Alistair Carmichael, the Lib Dem chief whip, said a broader message was needed to tap into buoyant support for Jeremy Corbyn’s Labour Party.
And he suggested a national conversation like the Scottish Constitutional Convention that delivered the vote for devolution 20 years ago this week was needed before asking voters to reconsider the UK’s place in Europe.
The comments follow criticism of the Lib Dem strategy in June’s general election from new leader Vince Cable, who has sought to pivot focus onto economic inequality. Another Lib Dem grandee, the former leader Paddy Ashdown, this week called on his party to “return to being radical”.
Mr Carmichael said a “referendum on the facts” of the UK’s eventual Brexit deal was central to his party’s policy and would gain traction as Brexit unfolds.

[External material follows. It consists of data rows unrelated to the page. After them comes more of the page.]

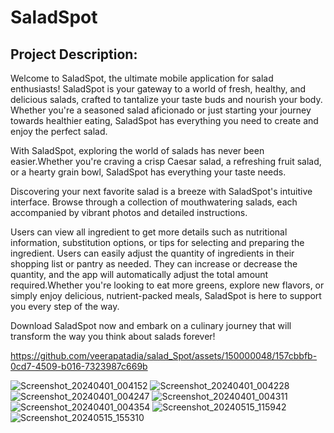 # SaladSpot

## Project Description:

Welcome to SaladSpot, the ultimate mobile application for salad enthusiasts!
SaladSpot is your gateway to a world of fresh, healthy, and delicious salads,
crafted to tantalize your taste buds and nourish your body. Whether you're a
seasoned salad aficionado or just starting your journey towards healthier eating,
SaladSpot has everything you need to create and enjoy the perfect salad.

With SaladSpot, exploring the world of salads has never been easier.Whether you're craving a crisp Caesar salad,
a refreshing fruit salad, or a hearty grain bowl, SaladSpot has everything your taste needs.

Discovering your next favorite salad is a breeze with SaladSpot's intuitive interface.
Browse through a collection of mouthwatering salads, each accompanied by vibrant
photos and detailed instructions.

Users can view all ingredient to get more details such as nutritional information, substitution options,
or tips for selecting and preparing the ingredient. Users can easily adjust the quantity of ingredients in 
their shopping list or pantry as needed. They can increase or decrease the quantity, and the app will automatically 
adjust the total amount required.Whether you're looking to eat more greens, explore new flavors, or simply enjoy delicious,
nutrient-packed meals, SaladSpot is here to support you every step of the way.

Download SaladSpot now and embark on a culinary journey that will transform the way
you think about salads forever!

https://github.com/veerapatadia/salad_Spot/assets/150000048/157cbbfb-0cd7-4509-b016-7323987c669b

![Screenshot_20240401_004152](https://github.com/veerapatadia/salad_Spot/assets/150000048/f9575ed0-5880-4c9f-ac24-29af9e70c09e)
![Screenshot_20240401_004228](https://github.com/veerapatadia/salad_Spot/assets/150000048/a867ca28-ad53-4a4d-b168-fb7fcae73787)
![Screenshot_20240401_004247](https://github.com/veerapatadia/salad_Spot/assets/150000048/a8918cf8-342d-4182-8d6b-bccfe307d7ee)
![Screenshot_20240401_004311](https://github.com/veerapatadia/salad_Spot/assets/150000048/28af4abc-c715-48aa-a8dd-8871174f78a0)
![Screenshot_20240401_004354](https://github.com/veerapatadia/salad_Spot/assets/150000048/4cd21f19-41b4-4f3f-8553-32c31e99fa90)
![Screenshot_20240515_115942](https://github.com/veerapatadia/salad_Spot/assets/150000048/79a6a500-54d7-4ebf-98cb-247a3bd5667a)
![Screenshot_20240515_155310](https://github.com/veerapatadia/salad_Spot/assets/150000048/ec76f081-bf79-4329-836a-d06930029805)





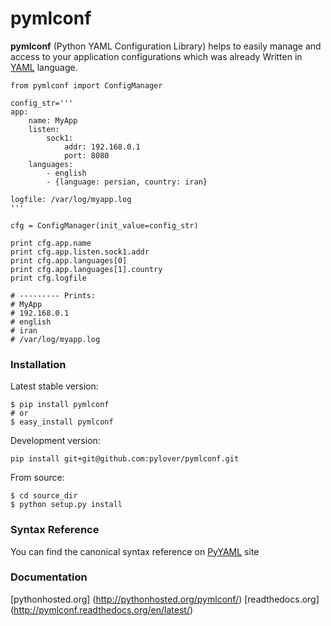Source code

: # pymlconf

**pymlconf** (Python YAML Configuration Library) helps to easily manage and access to your application configurations which was already Written in [YAML](http://pyyaml.org) language.   
 

	from pymlconf import ConfigManager
	
	config_str='''
	app:
	    name: MyApp
	    listen:
	        sock1:
	            addr: 192.168.0.1
	            port: 8080
	    languages:
	        - english
	        - {language: persian, country: iran}
	        
	logfile: /var/log/myapp.log
	'''
	
	cfg = ConfigManager(init_value=config_str)
	
	print cfg.app.name
	print cfg.app.listen.sock1.addr
	print cfg.app.languages[0]
	print cfg.app.languages[1].country
	print cfg.logfile
	
	# --------- Prints:
	# MyApp
	# 192.168.0.1
	# english
	# iran
	# /var/log/myapp.log
	
### Installation

Latest stable version:

    $ pip install pymlconf
    # or
    $ easy_install pymlconf

Development version:

    pip install git+git@github.com:pylover/pymlconf.git

From source:

    $ cd source_dir
    $ python setup.py install
    
    
### Syntax Reference

You can find the canonical syntax reference on [PyYAML](http://pyyaml.org/wiki/PyYAMLDocumentation#YAMLsyntax) site


### Documentation

[pythonhosted.org] (http://pythonhosted.org/pymlconf/)
[readthedocs.org] (http://pymlconf.readthedocs.org/en/latest/)

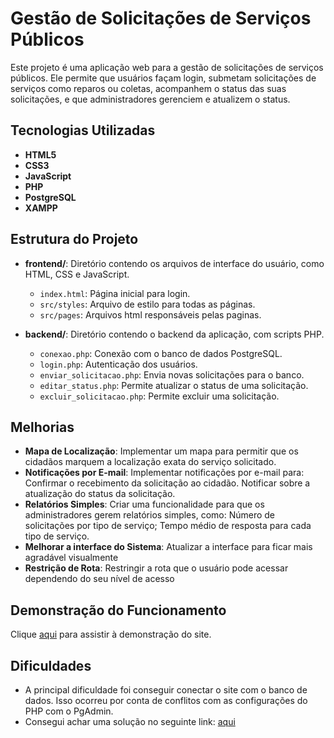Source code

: # Gestão de Solicitações de Serviços Públicos

Este projeto é uma aplicação web para a gestão de solicitações de serviços públicos. Ele permite que usuários façam login, submetam solicitações de serviços como reparos ou coletas, acompanhem o status das suas solicitações, e que administradores gerenciem e atualizem o status.

## Tecnologias Utilizadas

- **HTML5**
- **CSS3**
- **JavaScript**
- **PHP**
- **PostgreSQL**
- **XAMPP**

## Estrutura do Projeto

- **frontend/**: Diretório contendo os arquivos de interface do usuário, como HTML, CSS e JavaScript.
  - `index.html`: Página inicial para login.
  - `src/styles`: Arquivo de estilo para todas as páginas.
  - `src/pages`: Arquivos html responsáveis pelas paginas.
  
- **backend/**: Diretório contendo o backend da aplicação, com scripts PHP.
  - `conexao.php`: Conexão com o banco de dados PostgreSQL.
  - `login.php`: Autenticação dos usuários.
  - `enviar_solicitacao.php`: Envia novas solicitações para o banco.
  - `editar_status.php`: Permite atualizar o status de uma solicitação.
  - `excluir_solicitacao.php`: Permite excluir uma solicitação.

## Melhorias

- **Mapa de Localização**: Implementar um mapa para permitir que os cidadãos marquem a localização exata do serviço solicitado. 
- **Notificações por E-mail**: Implementar notificações por e-mail para: Confirmar o recebimento da solicitação ao cidadão.  Notificar sobre a atualização do status da solicitação.
- **Relatórios Simples**: Criar uma funcionalidade para que os administradores gerem relatórios simples, como: Número de solicitações por tipo de serviço; Tempo médio de resposta para cada tipo de serviço.
- **Melhorar a interface do Sistema**: Atualizar a interface para ficar mais agradável visualmente
- **Restrição de Rota**: Restringir a rota que o usuário pode acessar dependendo do seu nível de acesso

## Demonstração do Funcionamento

Clique [aqui](https://drive.google.com/drive/folders/122E3_8wvCfH3pSZT6Z3A-tV_wkcRKx_3?usp=sharing) para assistir à demonstração do site.


## Dificuldades
- A principal dificuldade foi conseguir conectar o site com o banco de dados. Isso ocorreu por conta de conflitos com as configurações do PHP com o PgAdmin.
- Consegui achar uma solução no seguinte link: [aqui](https://stackoverflow.com/questions/17996957/fe-sendauth-no-password-supplied)

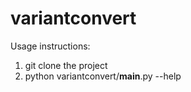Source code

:# variantconvert

Usage instructions:
1) git clone the project
2) python variantconvert/__main__.py --help
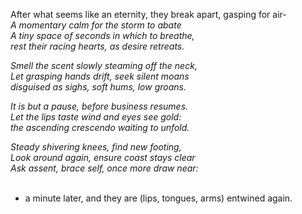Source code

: After what seems like an eternity, they break apart, gasping for air-
<br>
*A momentary calm for the storm to abate<br>
A tiny space of seconds in which to breathe,<br>
rest their racing hearts, as desire retreats.*<br>

*Smell the scent slowly steaming off the neck,<br>
Let grasping hands drift, seek silent moans<br>
disguised as sighs, soft hums, low groans.*<br>

*It is but a pause, before business resumes.<br>
Let the lips taste wind and eyes see gold:<br>
the ascending crescendo waiting to unfold.*<br>

*Steady shivering knees, find new footing,<br>
Look around again, ensure coast stays clear<br>
Ask assent, brace self, once more draw near:*<br>
<br>
- a minute later, and they are (lips, tongues, arms) entwined again.







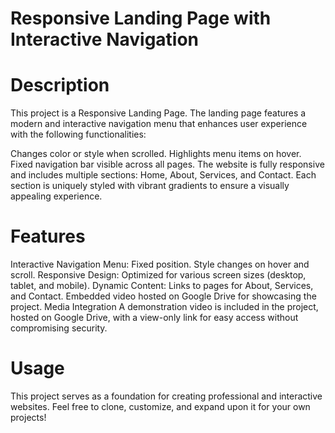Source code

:# Responsive Landing Page with Interactive Navigation
# Description
This project is a Responsive Landing Page. The landing page features a modern and interactive navigation menu that enhances user experience with the following functionalities:

Changes color or style when scrolled.
Highlights menu items on hover.
Fixed navigation bar visible across all pages.
The website is fully responsive and includes multiple sections: Home, About, Services, and Contact. Each section is uniquely styled with vibrant gradients to ensure a visually appealing experience.

# Features
Interactive Navigation Menu:
Fixed position.
Style changes on hover and scroll.
Responsive Design:
Optimized for various screen sizes (desktop, tablet, and mobile).
Dynamic Content:
Links to pages for About, Services, and Contact.
Embedded video hosted on Google Drive for showcasing the project.
Media Integration
A demonstration video is included in the project, hosted on Google Drive, with a view-only link for easy access without compromising security.


# Usage
This project serves as a foundation for creating professional and interactive websites. Feel free to clone, customize, and expand upon it for your own projects!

But he said the party’s four Scottish MPs, who now make up a third of the Westminster group including deputy leader Jo Swinson, were conscious that the Lib Dems must “beware the neverendum”.
“One of the other lessons we have to learn from the general election is there is a finite appetite for talking about Brexit and the constitution,” Mr Carmichael said.
“That is part of what is now causing difficulties for the SNP in Scotland. However Brexit develops, people still want to see improvements in health, education, housing, transport, policing, the rest of it.
“We’ve always been candid that the strategy of having a second referendum on the deal is not ideal. If we were to plot our way forward, we wouldn’t necessarily start from here, but we are where we are.”
Mr Carmichael said the campaign for devolution provided the blueprint to change opinion on Europe and secure broader reforms like the abolition of the House of Lords and a federal UK.
“That’s the only way you can ever achieve constitutional reform, by building a consensus. We have to look at how we use referendums in a parliamentary democracy because actually, 55-45 or 52-48, what does that really tell you?
“It tells you your country is split down the middle. If you want to achieve constitutional change, you have to do what we did in the 1990s - a constitutional convention, broad based support, bring in people beyond political parties, like the churches and the trade unions, civic groups - so that when you actually get to the point of having a referendum as we did in 1997, it was something that legitimized a decision that was being made, validated it, rather than a tool for making the decision itself.”